**STUDY TEXT:**
These concepts are applicable in games as well; however, the addition of the kinesthetic channel augments the number of possible correspondences between modalities. A simple case can be found in Pong: when we hear the beep at the moment the ball reverts its direction, we not only see it bouncing, but feel it rebound. As we saw in Scott Cohen ’ s story, the sensation of tangibility provided by the synchresis between the ball ’ s movement and the beep sound was crucial for the players to understand the virtual game as a physical activity and then react to it. The actual performance of the players depends on the good use of this type of synchrony, because the timing of the player ’ s responses will be linked to these events. Therefore, the synchretic effect is fundamental in the creation and the success of gameplay though the rendering of tangibility in the game ’ s virtual domain. General types of different uses of synchresis in games can be identified in the following examples: Synchresis rendering physicality or tangibility : this is arguably the most ordinary use; however, it gains special significance in some game genres such as the so called physics games. These games use physics simulation as a fundamental component in gameplay, normally with flexible rules and simple objectives (e.g. Angry Birds and World of Goo ).
Synchresis in gameplay : synchresis can be used during gameplay to enhance dramatic moments or gameplay in general. For instance, in fighting games special combos and movements are treated by special animations (e.g. Street Fighter ); or false synch points can intensify anxiety in horror games such as F.E.A.R .

**TASK SET:**
a. Decide whether each statement below agrees with the passage on synchresis in games. Answer yes or no for each, and quote the words of the passage that decide it.
(i) In Pong, the beep is heard at the moment the ball reverses its direction.
(ii) Physics games normally have strict rules and complex objectives.
(iii) False synch points can intensify anxiety in horror games.
b. According to the passage on synchresis in games, what does the addition of the kinesthetic channel do?
c. Reproduce the part of the passage on synchresis in games that starts at "Synchresis in gameplay" and ends at "as F.E.A.R .".

**EXERCISE DATA:**

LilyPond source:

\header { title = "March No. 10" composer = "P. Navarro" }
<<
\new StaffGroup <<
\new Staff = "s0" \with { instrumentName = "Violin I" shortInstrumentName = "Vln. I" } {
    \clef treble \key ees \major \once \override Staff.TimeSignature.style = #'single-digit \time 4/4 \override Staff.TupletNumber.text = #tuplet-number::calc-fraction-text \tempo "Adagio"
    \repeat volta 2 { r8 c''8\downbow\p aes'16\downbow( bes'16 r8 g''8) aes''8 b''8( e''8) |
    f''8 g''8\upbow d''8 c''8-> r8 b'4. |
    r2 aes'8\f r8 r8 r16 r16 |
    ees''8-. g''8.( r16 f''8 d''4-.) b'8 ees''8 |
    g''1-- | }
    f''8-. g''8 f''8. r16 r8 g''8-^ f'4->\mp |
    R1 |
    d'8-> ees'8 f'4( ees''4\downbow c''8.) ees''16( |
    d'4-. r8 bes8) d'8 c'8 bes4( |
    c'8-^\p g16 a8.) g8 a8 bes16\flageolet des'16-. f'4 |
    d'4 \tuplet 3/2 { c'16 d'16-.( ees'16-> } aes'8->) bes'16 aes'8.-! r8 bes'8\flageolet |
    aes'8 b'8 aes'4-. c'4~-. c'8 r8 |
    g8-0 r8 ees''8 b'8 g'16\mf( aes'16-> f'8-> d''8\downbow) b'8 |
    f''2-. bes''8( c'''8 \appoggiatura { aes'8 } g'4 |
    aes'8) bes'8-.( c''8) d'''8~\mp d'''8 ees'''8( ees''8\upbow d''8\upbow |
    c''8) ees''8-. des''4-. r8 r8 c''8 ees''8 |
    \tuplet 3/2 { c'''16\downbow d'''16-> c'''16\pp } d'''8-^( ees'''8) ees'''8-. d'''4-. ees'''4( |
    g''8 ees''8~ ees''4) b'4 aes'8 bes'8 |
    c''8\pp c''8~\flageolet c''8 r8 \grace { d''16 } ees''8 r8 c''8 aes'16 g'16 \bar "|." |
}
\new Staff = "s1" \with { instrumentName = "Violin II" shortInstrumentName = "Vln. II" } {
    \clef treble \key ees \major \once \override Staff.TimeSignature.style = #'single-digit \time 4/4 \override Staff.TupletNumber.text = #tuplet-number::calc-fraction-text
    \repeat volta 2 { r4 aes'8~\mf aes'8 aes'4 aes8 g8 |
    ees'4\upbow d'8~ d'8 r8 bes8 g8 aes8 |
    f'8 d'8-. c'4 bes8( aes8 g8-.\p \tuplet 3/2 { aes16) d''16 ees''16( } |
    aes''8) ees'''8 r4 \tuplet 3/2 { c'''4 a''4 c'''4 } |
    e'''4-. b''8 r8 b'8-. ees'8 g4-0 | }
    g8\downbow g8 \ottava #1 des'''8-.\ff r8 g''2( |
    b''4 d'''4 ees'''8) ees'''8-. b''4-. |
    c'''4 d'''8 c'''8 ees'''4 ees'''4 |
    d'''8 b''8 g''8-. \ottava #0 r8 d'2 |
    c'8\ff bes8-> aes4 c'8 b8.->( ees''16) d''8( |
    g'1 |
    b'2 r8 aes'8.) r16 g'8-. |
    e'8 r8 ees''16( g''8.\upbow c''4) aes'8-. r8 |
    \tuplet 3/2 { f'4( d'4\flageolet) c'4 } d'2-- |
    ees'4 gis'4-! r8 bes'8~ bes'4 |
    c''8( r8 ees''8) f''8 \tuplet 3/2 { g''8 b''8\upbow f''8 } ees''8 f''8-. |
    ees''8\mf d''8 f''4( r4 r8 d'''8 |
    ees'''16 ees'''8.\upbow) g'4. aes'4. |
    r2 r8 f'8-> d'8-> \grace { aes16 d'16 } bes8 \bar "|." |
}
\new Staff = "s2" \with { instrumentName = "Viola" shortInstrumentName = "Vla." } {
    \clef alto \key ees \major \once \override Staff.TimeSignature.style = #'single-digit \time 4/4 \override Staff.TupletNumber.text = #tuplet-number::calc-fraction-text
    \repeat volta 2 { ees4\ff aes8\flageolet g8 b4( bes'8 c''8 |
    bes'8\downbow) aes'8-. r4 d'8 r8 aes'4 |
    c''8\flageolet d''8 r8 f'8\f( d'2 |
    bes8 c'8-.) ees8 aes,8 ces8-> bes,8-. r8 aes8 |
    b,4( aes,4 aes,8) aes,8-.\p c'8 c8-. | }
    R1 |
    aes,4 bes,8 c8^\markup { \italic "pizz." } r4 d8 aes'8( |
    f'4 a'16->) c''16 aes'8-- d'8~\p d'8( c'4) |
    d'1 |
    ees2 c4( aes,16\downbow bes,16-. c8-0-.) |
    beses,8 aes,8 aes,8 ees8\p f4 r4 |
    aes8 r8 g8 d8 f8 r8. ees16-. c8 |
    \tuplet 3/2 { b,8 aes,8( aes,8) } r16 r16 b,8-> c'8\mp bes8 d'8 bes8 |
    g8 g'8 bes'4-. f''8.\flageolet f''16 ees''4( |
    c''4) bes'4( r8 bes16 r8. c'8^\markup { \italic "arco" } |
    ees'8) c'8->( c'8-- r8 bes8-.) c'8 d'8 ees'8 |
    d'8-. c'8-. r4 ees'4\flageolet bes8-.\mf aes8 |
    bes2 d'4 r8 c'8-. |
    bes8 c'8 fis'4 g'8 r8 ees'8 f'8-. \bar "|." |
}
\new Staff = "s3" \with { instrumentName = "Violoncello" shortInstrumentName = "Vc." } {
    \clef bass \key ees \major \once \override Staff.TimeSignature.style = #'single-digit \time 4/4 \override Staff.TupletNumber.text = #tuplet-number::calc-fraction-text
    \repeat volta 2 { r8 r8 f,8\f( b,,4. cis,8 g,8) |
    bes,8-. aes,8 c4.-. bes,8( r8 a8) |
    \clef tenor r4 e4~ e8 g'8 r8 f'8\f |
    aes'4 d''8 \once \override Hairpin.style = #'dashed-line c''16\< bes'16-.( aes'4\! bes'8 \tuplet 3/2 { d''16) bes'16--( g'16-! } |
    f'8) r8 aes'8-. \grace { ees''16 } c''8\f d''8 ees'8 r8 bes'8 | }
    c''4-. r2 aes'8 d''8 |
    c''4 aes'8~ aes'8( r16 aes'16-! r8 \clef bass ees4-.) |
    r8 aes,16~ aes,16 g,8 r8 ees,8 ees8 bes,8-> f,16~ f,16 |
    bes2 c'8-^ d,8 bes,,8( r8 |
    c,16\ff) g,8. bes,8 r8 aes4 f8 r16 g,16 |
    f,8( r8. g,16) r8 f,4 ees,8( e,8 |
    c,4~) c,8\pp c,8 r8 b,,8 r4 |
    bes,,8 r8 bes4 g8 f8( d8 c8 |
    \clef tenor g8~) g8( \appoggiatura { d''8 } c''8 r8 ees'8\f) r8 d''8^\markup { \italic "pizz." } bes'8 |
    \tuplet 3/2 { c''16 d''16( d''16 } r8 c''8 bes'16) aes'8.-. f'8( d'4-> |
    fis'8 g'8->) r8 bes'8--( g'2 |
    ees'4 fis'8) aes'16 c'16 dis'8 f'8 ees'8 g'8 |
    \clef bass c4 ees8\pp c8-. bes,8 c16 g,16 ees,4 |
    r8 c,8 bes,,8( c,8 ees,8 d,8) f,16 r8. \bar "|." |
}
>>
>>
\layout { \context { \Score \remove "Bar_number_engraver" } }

**EXERCISE RESPONSES:**
a.
(i) Yes: "when we hear the beep at the moment the ball reverts its direction"
(ii) No: "normally with flexible rules and simple objectives"
(iii) Yes: "false synch points can intensify anxiety in horror games"

b. It augments the number of possible correspondences between modalities.

c.
Synchresis in gameplay : synchresis can be used during gameplay to enhance dramatic moments or gameplay in general. For instance, in fighting games special combos and movements are treated by special animations (e.g. Street Fighter ); or false synch points can intensify anxiety in horror games such as F.E.A.R .